━━━━━ Record list ━━━━━

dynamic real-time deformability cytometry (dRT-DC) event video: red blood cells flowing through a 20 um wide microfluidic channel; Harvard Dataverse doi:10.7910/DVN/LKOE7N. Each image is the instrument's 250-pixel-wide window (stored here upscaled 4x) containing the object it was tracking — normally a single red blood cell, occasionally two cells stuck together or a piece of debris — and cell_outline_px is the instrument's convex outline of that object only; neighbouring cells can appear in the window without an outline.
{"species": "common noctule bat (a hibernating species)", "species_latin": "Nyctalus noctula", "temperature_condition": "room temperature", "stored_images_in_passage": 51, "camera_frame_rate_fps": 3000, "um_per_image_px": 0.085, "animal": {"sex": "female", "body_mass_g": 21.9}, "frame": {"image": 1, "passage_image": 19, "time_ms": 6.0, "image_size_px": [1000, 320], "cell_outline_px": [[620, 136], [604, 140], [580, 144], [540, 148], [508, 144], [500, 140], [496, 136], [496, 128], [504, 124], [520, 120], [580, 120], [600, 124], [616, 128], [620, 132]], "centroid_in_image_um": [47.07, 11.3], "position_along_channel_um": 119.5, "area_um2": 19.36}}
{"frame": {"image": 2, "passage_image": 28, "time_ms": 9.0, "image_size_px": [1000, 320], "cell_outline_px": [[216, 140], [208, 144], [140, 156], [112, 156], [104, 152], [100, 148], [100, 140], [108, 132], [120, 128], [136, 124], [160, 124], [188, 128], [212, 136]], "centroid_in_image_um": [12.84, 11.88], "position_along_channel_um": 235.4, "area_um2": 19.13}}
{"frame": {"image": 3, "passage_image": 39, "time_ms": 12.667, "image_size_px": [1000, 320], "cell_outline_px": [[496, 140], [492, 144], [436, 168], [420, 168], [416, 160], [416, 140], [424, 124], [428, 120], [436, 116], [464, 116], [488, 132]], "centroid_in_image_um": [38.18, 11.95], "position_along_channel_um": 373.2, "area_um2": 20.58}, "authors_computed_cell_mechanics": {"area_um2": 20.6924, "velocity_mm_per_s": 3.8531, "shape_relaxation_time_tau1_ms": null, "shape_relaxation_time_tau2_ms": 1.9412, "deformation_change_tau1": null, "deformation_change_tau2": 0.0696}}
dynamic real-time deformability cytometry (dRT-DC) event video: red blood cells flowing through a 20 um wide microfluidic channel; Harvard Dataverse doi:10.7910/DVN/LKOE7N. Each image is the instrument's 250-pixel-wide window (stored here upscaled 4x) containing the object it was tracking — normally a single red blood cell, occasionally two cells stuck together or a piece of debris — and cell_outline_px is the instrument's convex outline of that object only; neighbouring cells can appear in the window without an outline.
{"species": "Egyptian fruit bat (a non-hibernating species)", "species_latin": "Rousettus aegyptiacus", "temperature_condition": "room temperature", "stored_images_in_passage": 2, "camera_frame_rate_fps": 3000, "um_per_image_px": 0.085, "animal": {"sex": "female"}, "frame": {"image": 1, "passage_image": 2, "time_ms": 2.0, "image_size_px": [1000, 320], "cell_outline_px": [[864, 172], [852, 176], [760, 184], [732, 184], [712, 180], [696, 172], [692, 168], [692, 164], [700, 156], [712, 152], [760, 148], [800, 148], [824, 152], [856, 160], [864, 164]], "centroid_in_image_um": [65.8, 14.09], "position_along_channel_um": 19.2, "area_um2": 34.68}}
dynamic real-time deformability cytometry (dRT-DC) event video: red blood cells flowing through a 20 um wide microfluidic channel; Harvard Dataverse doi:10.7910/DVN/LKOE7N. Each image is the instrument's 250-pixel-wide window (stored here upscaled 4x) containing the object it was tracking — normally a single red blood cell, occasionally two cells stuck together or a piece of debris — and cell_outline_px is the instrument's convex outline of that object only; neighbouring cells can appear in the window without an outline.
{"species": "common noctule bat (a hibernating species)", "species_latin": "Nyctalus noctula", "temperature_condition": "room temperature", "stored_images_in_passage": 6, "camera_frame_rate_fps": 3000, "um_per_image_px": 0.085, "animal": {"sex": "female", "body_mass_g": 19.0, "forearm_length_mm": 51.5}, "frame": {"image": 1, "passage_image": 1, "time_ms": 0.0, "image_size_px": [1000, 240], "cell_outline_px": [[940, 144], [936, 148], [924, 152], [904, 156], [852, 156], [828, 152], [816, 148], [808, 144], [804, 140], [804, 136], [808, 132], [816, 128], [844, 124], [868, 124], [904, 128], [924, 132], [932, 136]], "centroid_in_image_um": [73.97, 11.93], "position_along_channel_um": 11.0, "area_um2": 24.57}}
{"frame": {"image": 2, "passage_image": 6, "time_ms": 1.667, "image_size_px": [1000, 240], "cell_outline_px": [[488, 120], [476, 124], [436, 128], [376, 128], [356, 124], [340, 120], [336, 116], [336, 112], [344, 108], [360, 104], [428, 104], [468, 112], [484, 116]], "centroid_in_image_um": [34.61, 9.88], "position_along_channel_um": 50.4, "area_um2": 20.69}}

━━━━━

Copy every line of the records word for word.

## Result of this exercise
dynamic real-time deformability cytometry (dRT-DC) event video: red blood cells flowing through a 20 um wide microfluidic channel; Harvard Dataverse doi:10.7910/DVN/LKOE7N. Each image is the instrument's 250-pixel-wide window (stored here upscaled 4x) containing the object it was tracking — normally a single red blood cell, occasionally two cells stuck together or a piece of debris — and cell_outline_px is the instrument's convex outline of that object only; neighbouring cells can appear in the window without an outline.
{"species": "common noctule bat (a hibernating species)", "species_latin": "Nyctalus noctula", "temperature_condition": "room temperature", "stored_images_in_passage": 51, "camera_frame_rate_fps": 3000, "um_per_image_px": 0.085, "animal": {"sex": "female", "body_mass_g": 21.9}, "frame": {"image": 1, "passage_image": 19, "time_ms": 6.0, "image_size_px": [1000, 320], "cell_outline_px": [[620, 136], [604, 140], [580, 144], [540, 148], [508, 144], [500, 140], [496, 136], [496, 128], [504, 124], [520, 120], [580, 120], [600, 124], [616, 128], [620, 132]], "centroid_in_image_um": [47.07, 11.3], "position_along_channel_um": 119.5, "area_um2": 19.36}}
{"frame": {"image": 2, "passage_image": 28, "time_ms": 9.0, "image_size_px": [1000, 320], "cell_outline_px": [[216, 140], [208, 144], [140, 156], [112, 156], [104, 152], [100, 148], [100, 140], [108, 132], [120, 128], [136, 124], [160, 124], [188, 128], [212, 136]], "centroid_in_image_um": [12.84, 11.88], "position_along_channel_um": 235.4, "area_um2": 19.13}}
{"frame": {"image": 3, "passage_image": 39, "time_ms": 12.667, "image_size_px": [1000, 320], "cell_outline_px": [[496, 140], [492, 144], [436, 168], [420, 168], [416, 160], [416, 140], [424, 124], [428, 120], [436, 116], [464, 116], [488, 132]], "centroid_in_image_um": [38.18, 11.95], "position_along_channel_um": 373.2, "area_um2": 20.58}, "authors_computed_cell_mechanics": {"area_um2": 20.6924, "velocity_mm_per_s": 3.8531, "shape_relaxation_time_tau1_ms": null, "shape_relaxation_time_tau2_ms": 1.9412, "deformation_change_tau1": null, "deformation_change_tau2": 0.0696}}
dynamic real-time deformability cytometry (dRT-DC) event video: red blood cells flowing through a 20 um wide microfluidic channel; Harvard Dataverse doi:10.7910/DVN/LKOE7N. Each image is the instrument's 250-pixel-wide window (stored here upscaled 4x) containing the object it was tracking — normally a single red blood cell, occasionally two cells stuck together or a piece of debris — and cell_outline_px is the instrument's convex outline of that object only; neighbouring cells can appear in the window without an outline.
{"species": "Egyptian fruit bat (a non-hibernating species)", "species_latin": "Rousettus aegyptiacus", "temperature_condition": "room temperature", "stored_images_in_passage": 2, "camera_frame_rate_fps": 3000, "um_per_image_px": 0.085, "animal": {"sex": "female"}, "frame": {"image": 1, "passage_image": 2, "time_ms": 2.0, "image_size_px": [1000, 320], "cell_outline_px": [[864, 172], [852, 176], [760, 184], [732, 184], [712, 180], [696, 172], [692, 168], [692, 164], [700, 156], [712, 152], [760, 148], [800, 148], [824, 152], [856, 160], [864, 164]], "centroid_in_image_um": [65.8, 14.09], "position_along_channel_um": 19.2, "area_um2": 34.68}}
dynamic real-time deformability cytometry (dRT-DC) event video: red blood cells flowing through a 20 um wide microfluidic channel; Harvard Dataverse doi:10.7910/DVN/LKOE7N. Each image is the instrument's 250-pixel-wide window (stored here upscaled 4x) containing the object it was tracking — normally a single red blood cell, occasionally two cells stuck together or a piece of debris — and cell_outline_px is the instrument's convex outline of that object only; neighbouring cells can appear in the window without an outline.
{"species": "common noctule bat (a hibernating species)", "species_latin": "Nyctalus noctula", "temperature_condition": "room temperature", "stored_images_in_passage": 6, "camera_frame_rate_fps": 3000, "um_per_image_px": 0.085, "animal": {"sex": "female", "body_mass_g": 19.0, "forearm_length_mm": 51.5}, "frame": {"image": 1, "passage_image": 1, "time_ms": 0.0, "image_size_px": [1000, 240], "cell_outline_px": [[940, 144], [936, 148], [924, 152], [904, 156], [852, 156], [828, 152], [816, 148], [808, 144], [804, 140], [804, 136], [808, 132], [816, 128], [844, 124], [868, 124], [904, 128], [924, 132], [932, 136]], "centroid_in_image_um": [73.97, 11.93], "position_along_channel_um": 11.0, "area_um2": 24.57}}
{"frame": {"image": 2, "passage_image": 6, "time_ms": 1.667, "image_size_px": [1000, 240], "cell_outline_px": [[488, 120], [476, 124], [436, 128], [376, 128], [356, 124], [340, 120], [336, 116], [336, 112], [344, 108], [360, 104], [428, 104], [468, 112], [484, 116]], "centroid_in_image_um": [34.61, 9.88], "position_along_channel_um": 50.4, "area_um2": 20.69}}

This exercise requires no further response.